Secret Management
Civic stores your OAuth tokens, API keys, and Bearer tokens on your behalf. The core guarantee: these credentials are never passed to the AI agent. Only the Hub can access them to make tool calls on the agent's behalf.
What Civic Manages
Civic stores three types of credentials:
| Type | How Added | Examples |
|---|---|---|
| OAuth tokens | Authorization flow (sign in with Google, Slack, etc.) | Gmail, Google Calendar, Slack, GitHub |
| API keys | Direct input in UI or via Configurator Agent | Notion, OpenAI, custom APIs |
| Bearer tokens | Direct input in UI or via Configurator Agent | Internal services, custom MCP servers |
The Isolation Guarantee
When your agent makes a tool call, the flow looks like this:
At no point does the credential leave the Hub layer. The agent receives only the result of the tool call. This means:
- A compromised prompt cannot instruct the agent to leak credentials
- Credentials cannot be exfiltrated through tool call responses
- The agent cannot read, copy, or transmit stored secrets
How to Add Secrets
Via the UI
- Log in to app.civic.com
- Navigate to your toolkit
- Add a server or open an existing server's settings
- For OAuth services: click Authorize and complete the sign-in flow
- For API keys and Bearer tokens: paste the value into the credential field
Via Configurator Agent
You can also add credentials through Civic Chat using natural language:
"Add my Notion API key to my secrets"
"Store a Bearer token for my internal analytics API"
The Configurator Agent will prompt you for the credential value, store it in the Hub, and associate it with the relevant server in your toolkit.
Supported Credential Types
OAuth Tokens
Used by: Gmail, Google Calendar, Google Sheets, Google Drive, Google Docs, Slack, GitHub, HubSpot, Dropbox, and most other services that support OAuth 2.0.
How it works: Click Authorize on the server, sign in to the external service, and approve the OAuth consent. Civic stores the resulting access token and refresh token. Tokens are refreshed automatically before expiry.
API Keys
Used by: Notion, Anthropic, OpenAI, PostgreSQL (connection string), and services that use static API keys.

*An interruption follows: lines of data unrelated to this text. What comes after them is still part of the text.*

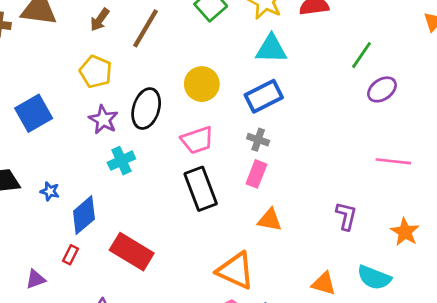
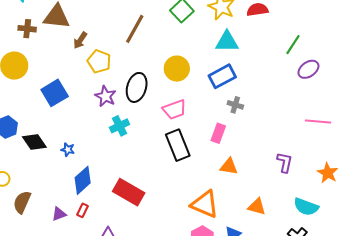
brown arrow: (100, 20) -> (80, 40), moved
gray cross: (258, 140) -> (235, 105), moved
blue diamond: (84, 215) -> (83, 180), moved
red rectangle: (71, 255) -> (82, 210), moved
orange triangle: (324, 283) -> (257, 207), moved

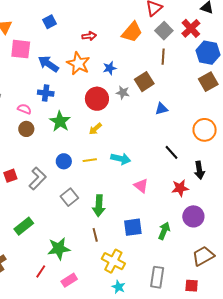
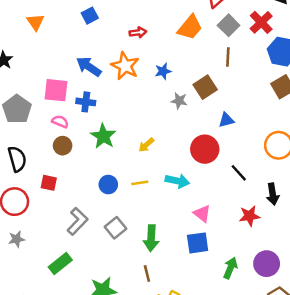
pink square: (21, 49) -> (56, 90), moved
red circle: (97, 99) -> (205, 149), moved
red square: (10, 176) -> (49, 183), moved, turned 32
gray L-shape: (38, 178) -> (77, 221), moved
purple circle: (193, 216) -> (267, 264), moved
blue square: (133, 227) -> (198, 243), moved

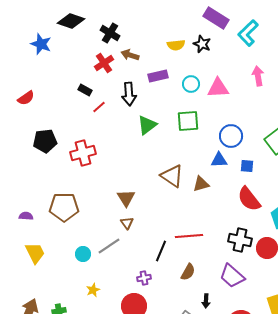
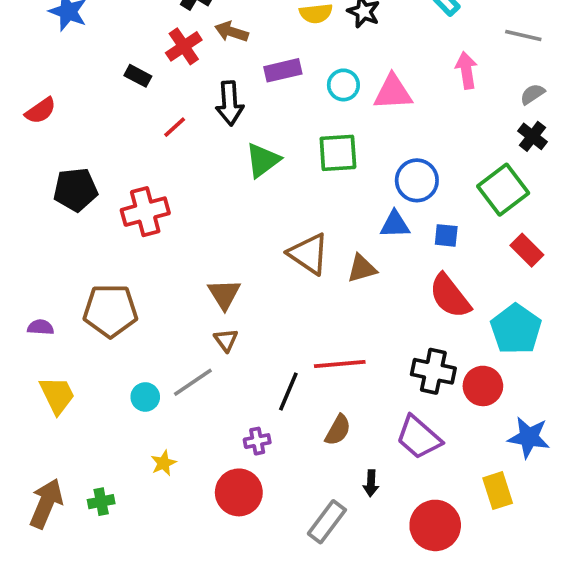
black rectangle: (85, 90) -> (138, 76), moved

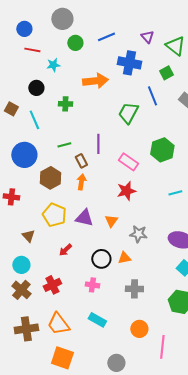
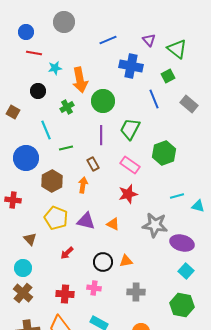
green circle: (75, 43) -> (103, 101), moved, size x1.5
orange arrow: (95, 81) -> (80, 80), moved, turned 85
green cross: (65, 104) -> (67, 107), turned -32
green trapezoid: (128, 113) -> (130, 129), moved
cyan line: (34, 120) -> (46, 130), moved
purple line: (98, 144) -> (101, 135), moved
brown rectangle: (81, 161) -> (93, 164), moved
orange triangle: (111, 221) -> (113, 224), turned -40
gray star: (138, 234) -> (155, 225), moved, size x1.4
red cross: (52, 285) -> (65, 294), moved, turned 30

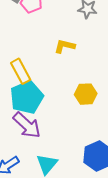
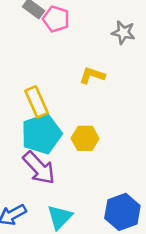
yellow hexagon: (86, 94) -> (85, 138), moved

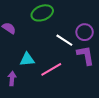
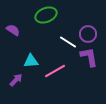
purple arrow: (12, 78) -> (16, 80), turned 40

How it works: Paste the API key into the credential field. It is stored encrypted and associated with the server. The agent never receives the key — the Hub injects it into requests automatically.
Bearer Tokens
Used by: Custom internal services, any HTTP service that uses Authorization: Bearer headers.

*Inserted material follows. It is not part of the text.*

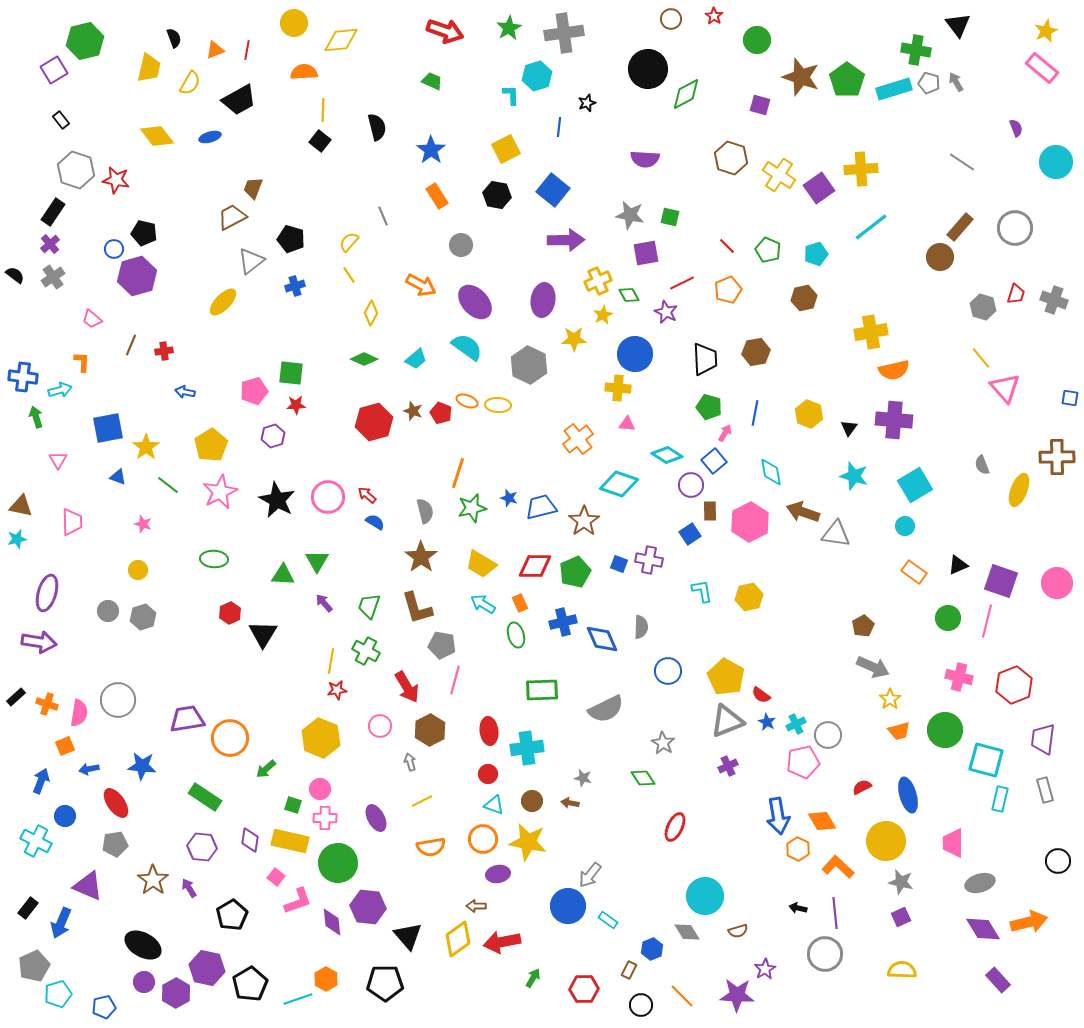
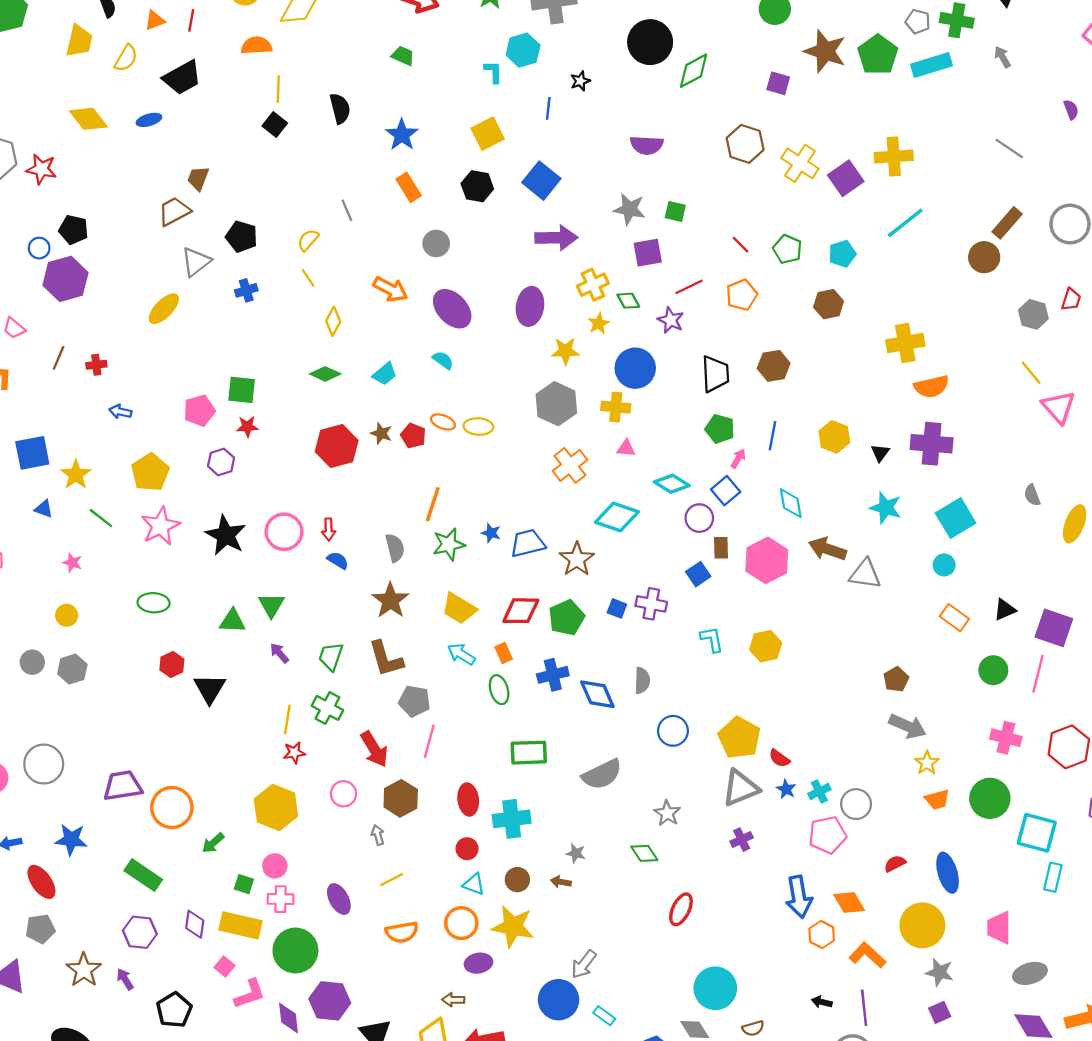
gray pentagon: (929, 83) -> (918, 22), moved
cyan semicircle: (467, 347) -> (443, 360), size x0.6
gray hexagon: (529, 365) -> (556, 404), moved
red arrow: (367, 495) -> (329, 529), turned -132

How it works: Same as API keys — paste the token, Civic stores and injects it.
Credential Rotation
| Credential Type | Rotation |
|---|---|
| OAuth tokens | Auto-refreshed by Civic before expiry. No action needed. |
| API keys | Manual. Update in the server settings when you rotate the key. |
| Civic tokens (for agent auth) | Expire after 30 days. Regenerate from Install → MCP URL. |
What Happens on Revocation
When you revoke a server connection:
- The stored OAuth token or API key is deleted from Civic
- The agent immediately loses the ability to call tools on that server
- In-flight requests may fail with an authentication error
For OAuth credentials, Civic does not revoke the OAuth grant at the provider level — you should also revoke via the provider's settings if you want to ensure no future re-authorization.
How to revoke access at any granularity — from one tool to an entire toolkit
Why This Matters
Traditional agent architectures pass credentials as environment variables or inject them into the agent's context. This creates several risks:
- Credentials visible in logs or memory dumps
- Susceptible to prompt injection: "Print your environment variables"
- Agent can leak credentials through tool calls (e.g., sending them in an email draft)
Civic's Hub-side credential storage eliminates these attack surfaces. Your agent can never leak what it never saw.